=== WHAT IS REQUIRED ===
The records beneath should be printed exactly, and the pictures are to be left out.

Records from a collection:
=== Begin Enclosure ===

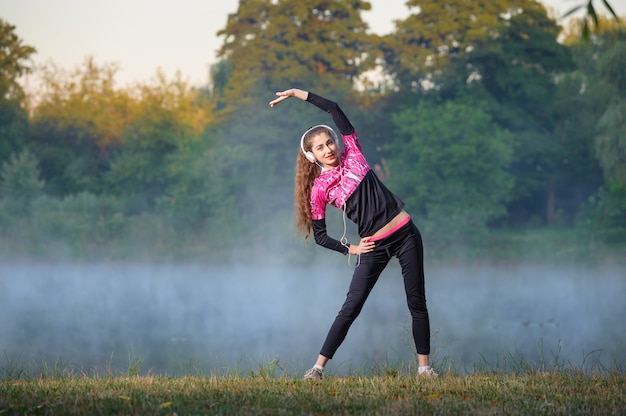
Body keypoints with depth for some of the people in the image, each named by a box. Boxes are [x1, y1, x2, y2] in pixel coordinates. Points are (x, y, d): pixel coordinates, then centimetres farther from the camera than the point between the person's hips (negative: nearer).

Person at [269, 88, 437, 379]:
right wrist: (350, 249, -4)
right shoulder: (318, 189, -1)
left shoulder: (352, 154, 4)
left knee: (417, 303, 2)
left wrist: (297, 93, 6)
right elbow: (319, 236, 5)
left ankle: (424, 366, 8)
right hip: (373, 246, -1)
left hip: (405, 234, 2)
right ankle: (319, 366, -1)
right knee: (351, 307, -5)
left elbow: (334, 109, 3)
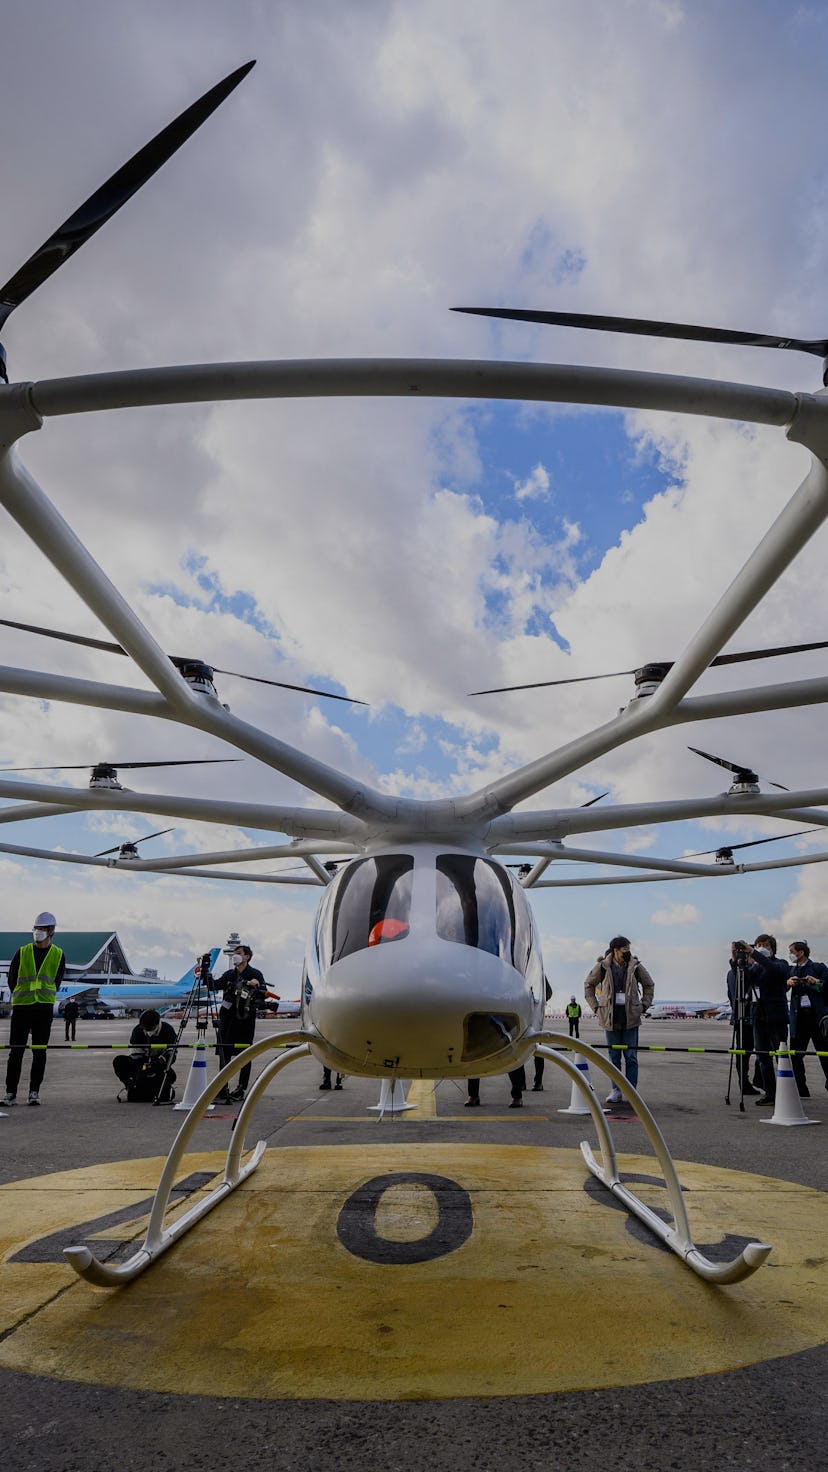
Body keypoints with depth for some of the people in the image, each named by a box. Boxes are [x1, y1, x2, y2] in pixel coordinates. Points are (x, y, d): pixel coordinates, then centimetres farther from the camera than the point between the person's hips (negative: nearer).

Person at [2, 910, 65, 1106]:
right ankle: (11, 1093, 7)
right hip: (21, 1007, 0)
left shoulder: (58, 955, 4)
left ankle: (34, 1092, 10)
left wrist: (44, 999, 8)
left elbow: (55, 983, 10)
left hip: (44, 1009, 0)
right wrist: (22, 997, 11)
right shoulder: (22, 952, 5)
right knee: (15, 1051, 0)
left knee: (40, 1051, 3)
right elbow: (11, 980, 11)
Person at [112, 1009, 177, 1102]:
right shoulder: (137, 1031, -12)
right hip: (143, 1062, 2)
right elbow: (136, 1055, -11)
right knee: (119, 1061, -21)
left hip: (159, 1063, -2)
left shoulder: (168, 1030, -17)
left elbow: (171, 1054, -18)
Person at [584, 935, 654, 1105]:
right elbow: (588, 985, 10)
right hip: (611, 1017, 0)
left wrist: (643, 1006, 7)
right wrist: (596, 1007, 3)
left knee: (631, 1056, 2)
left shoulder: (635, 966, -2)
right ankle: (616, 1090, 15)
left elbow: (649, 985, 14)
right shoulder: (602, 966, -4)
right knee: (614, 1056, 7)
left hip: (631, 1017, 0)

=== End Enclosure ===

=== WRITTEN ANSWER ===
Body keypoints with depth for some of the people in the image, each named by a box. Boxes are [x1, y1, x2, y2] in pixel coordinates. Points are (x, y, d): pixel coordinates, then centimetres farther from the camera than the point between the person's hips (negative: nearer).

Person at [269, 88, 437, 379]:
right wrist: (350, 249, -4)
right shoulder: (318, 189, -1)
left shoulder: (352, 154, 4)
left knee: (417, 303, 2)
left wrist: (297, 93, 6)
right elbow: (319, 236, 5)
left ankle: (424, 366, 8)
right hip: (373, 246, -1)
left hip: (405, 234, 2)
right ankle: (319, 366, -1)
right knee: (351, 307, -5)
left elbow: (334, 109, 3)
Body keypoints with depth for some of the people in the image, each named by a box. Boxes are [x1, y1, x2, y2] in pixel coordinates. Points are (x, y, d): pixel coordinates, then centimetres farther from the camera than the point between the person's hips (negative: nearer).

Person at [2, 910, 65, 1106]:
right ankle: (11, 1093, 7)
right hip: (21, 1007, 0)
left shoulder: (58, 955, 4)
left ankle: (34, 1092, 10)
left wrist: (44, 999, 8)
left elbow: (55, 983, 10)
left hip: (44, 1009, 0)
right wrist: (22, 997, 11)
right shoulder: (22, 952, 5)
right knee: (15, 1051, 0)
left knee: (40, 1051, 3)
right elbow: (11, 980, 11)
Person at [112, 1009, 177, 1102]:
right shoulder: (137, 1031, -12)
right hip: (143, 1062, 2)
right elbow: (136, 1055, -11)
right knee: (119, 1061, -21)
left hip: (159, 1063, -2)
left shoulder: (168, 1030, -17)
left elbow: (171, 1054, -18)
Person at [584, 935, 654, 1105]:
right elbow: (588, 985, 10)
right hip: (611, 1017, 0)
left wrist: (643, 1006, 7)
right wrist: (596, 1007, 3)
left knee: (631, 1056, 2)
left shoulder: (635, 966, -2)
right ankle: (616, 1090, 15)
left elbow: (649, 985, 14)
right shoulder: (602, 966, -4)
right knee: (614, 1056, 7)
left hip: (631, 1017, 0)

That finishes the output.